MINERVA / Series II: Architecture curates poetry PDFs that have a perceived affinity with architectonics.Hilary, on houses & gardens
I have been drawn to the topic of country houses and gardens for a long time, initially because of their visual splendour. Growing up, I made frequent visits to Stan Hywet Hall in Akron, Ohio, a Tudor Revival mansion built between 1912 and 1915 for the founder of the Goodyear Tire & Rubber Company. I loved Stan Hywet’s ornate architecture and landscaped grounds, which include a walled English garden complete with reflecting pool. The life of the estate seemed present, distilled somehow into the rust-stippled screen door at the back of the Great Hall or the rustling birch tree allée. Still, I would imagine how magnificent the house must have been when it was full of people.

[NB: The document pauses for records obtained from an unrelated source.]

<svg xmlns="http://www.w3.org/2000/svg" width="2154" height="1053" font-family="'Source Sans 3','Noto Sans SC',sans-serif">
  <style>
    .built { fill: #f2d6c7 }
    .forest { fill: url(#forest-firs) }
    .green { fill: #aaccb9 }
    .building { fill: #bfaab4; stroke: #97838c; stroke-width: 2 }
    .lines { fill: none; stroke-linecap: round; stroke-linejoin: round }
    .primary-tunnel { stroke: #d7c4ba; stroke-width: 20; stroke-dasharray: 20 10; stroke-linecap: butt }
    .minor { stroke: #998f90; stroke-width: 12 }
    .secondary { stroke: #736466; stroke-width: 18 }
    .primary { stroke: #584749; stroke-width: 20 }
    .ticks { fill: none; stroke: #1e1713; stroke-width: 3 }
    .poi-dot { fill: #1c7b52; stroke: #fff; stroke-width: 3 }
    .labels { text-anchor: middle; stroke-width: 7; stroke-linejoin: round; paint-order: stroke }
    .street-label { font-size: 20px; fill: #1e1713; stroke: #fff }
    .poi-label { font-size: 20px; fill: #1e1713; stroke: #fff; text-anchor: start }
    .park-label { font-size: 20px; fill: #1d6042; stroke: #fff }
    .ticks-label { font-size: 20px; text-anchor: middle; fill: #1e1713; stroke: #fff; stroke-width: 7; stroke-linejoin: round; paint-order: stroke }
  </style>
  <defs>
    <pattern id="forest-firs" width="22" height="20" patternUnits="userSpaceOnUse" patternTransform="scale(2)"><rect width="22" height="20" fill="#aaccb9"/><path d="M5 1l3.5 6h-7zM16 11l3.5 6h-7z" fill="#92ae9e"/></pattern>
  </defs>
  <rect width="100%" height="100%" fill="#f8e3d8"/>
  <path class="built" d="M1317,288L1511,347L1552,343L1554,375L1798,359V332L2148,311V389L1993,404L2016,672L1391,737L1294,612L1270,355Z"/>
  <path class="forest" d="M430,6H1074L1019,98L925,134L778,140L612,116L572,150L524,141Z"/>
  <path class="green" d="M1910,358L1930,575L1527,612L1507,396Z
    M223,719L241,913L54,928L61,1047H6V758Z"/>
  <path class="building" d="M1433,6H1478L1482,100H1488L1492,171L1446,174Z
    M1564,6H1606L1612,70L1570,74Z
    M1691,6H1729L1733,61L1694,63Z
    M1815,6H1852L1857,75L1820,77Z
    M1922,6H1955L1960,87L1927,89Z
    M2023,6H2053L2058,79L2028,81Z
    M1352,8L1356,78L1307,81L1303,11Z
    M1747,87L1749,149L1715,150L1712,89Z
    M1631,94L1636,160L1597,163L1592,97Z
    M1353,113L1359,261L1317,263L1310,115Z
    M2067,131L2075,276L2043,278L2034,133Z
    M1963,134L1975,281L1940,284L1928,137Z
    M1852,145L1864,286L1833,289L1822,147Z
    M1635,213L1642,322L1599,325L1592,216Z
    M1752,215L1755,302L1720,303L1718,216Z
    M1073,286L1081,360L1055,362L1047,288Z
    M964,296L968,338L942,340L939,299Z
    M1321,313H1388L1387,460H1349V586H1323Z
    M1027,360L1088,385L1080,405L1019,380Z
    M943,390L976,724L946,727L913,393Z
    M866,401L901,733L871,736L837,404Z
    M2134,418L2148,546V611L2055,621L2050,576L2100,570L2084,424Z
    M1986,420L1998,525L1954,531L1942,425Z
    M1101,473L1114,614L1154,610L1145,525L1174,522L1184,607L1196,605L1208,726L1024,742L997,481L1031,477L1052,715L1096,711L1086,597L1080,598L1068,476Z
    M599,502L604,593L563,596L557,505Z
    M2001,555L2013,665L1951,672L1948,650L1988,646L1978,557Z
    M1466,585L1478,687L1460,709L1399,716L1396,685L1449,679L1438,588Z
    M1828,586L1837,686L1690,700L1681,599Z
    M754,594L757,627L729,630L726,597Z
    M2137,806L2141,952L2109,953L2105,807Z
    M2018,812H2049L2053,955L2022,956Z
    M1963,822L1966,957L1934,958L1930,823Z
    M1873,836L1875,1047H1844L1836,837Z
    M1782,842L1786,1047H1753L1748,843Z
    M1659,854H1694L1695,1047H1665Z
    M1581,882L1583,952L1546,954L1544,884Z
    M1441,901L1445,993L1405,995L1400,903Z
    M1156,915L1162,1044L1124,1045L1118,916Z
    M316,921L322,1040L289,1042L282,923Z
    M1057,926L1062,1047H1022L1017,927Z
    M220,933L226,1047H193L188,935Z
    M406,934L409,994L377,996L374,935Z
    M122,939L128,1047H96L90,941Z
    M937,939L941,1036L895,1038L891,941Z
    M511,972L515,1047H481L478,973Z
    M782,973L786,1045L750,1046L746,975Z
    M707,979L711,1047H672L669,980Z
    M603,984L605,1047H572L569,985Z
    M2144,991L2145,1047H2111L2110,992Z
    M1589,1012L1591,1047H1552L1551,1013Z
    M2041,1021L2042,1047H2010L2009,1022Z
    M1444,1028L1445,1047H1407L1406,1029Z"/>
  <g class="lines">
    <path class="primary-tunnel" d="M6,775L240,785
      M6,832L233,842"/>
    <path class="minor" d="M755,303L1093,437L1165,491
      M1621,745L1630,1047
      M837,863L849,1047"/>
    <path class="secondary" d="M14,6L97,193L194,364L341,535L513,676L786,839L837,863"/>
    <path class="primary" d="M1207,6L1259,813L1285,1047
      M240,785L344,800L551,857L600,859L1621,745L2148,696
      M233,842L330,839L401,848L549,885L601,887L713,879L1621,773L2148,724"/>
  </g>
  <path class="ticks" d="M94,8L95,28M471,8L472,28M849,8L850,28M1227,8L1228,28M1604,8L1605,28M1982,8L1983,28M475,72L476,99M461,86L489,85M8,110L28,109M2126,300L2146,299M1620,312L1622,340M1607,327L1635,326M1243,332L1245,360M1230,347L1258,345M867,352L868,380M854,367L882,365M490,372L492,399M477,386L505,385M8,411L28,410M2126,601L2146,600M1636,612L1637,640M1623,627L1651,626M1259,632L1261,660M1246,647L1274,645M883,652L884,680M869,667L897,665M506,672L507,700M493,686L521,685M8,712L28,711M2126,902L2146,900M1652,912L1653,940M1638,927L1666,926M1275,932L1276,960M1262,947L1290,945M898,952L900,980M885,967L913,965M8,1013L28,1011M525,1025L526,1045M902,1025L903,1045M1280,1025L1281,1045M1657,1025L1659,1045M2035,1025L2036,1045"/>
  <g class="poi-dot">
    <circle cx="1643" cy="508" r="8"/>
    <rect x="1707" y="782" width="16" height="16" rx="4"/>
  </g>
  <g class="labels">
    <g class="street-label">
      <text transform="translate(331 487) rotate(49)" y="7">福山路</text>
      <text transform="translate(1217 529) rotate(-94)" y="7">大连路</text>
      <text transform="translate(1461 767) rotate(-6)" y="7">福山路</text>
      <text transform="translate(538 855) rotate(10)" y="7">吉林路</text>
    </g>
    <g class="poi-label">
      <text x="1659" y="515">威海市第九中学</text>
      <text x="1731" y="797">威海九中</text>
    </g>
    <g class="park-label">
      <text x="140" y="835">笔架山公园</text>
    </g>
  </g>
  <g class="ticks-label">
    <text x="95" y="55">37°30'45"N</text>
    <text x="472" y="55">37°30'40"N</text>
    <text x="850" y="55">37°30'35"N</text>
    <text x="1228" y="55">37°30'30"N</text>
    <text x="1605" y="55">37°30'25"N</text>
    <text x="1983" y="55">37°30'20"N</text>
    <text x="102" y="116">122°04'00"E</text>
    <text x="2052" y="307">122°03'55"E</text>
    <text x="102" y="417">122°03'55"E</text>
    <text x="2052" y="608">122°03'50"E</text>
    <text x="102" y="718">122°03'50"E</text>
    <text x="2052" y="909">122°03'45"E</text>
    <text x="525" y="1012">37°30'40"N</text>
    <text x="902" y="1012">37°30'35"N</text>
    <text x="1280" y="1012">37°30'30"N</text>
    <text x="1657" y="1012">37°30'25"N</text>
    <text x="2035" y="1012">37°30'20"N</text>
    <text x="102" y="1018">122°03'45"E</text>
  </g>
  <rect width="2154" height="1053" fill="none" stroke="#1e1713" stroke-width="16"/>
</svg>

As an undergraduate English major at Wesleyan University, inspired by classes on Gothic and Victorian literature, I became fascinated by garden history and the complex way that houses and gardens have been used as sites of meaning and control. As an MA student in Writing Seminars at Johns Hopkins University and an MFA student in poetry at the University of Florida, I wrote numerous poems, many of them set in England, about houses and gardens. These poems were based on extensive research, some of which I conducted on-site. I found that visits to historic houses and gardens invariably inspired me to write when I had exhausted other subjects.
I hope that these four pieces succeed as poems of both critique and longing.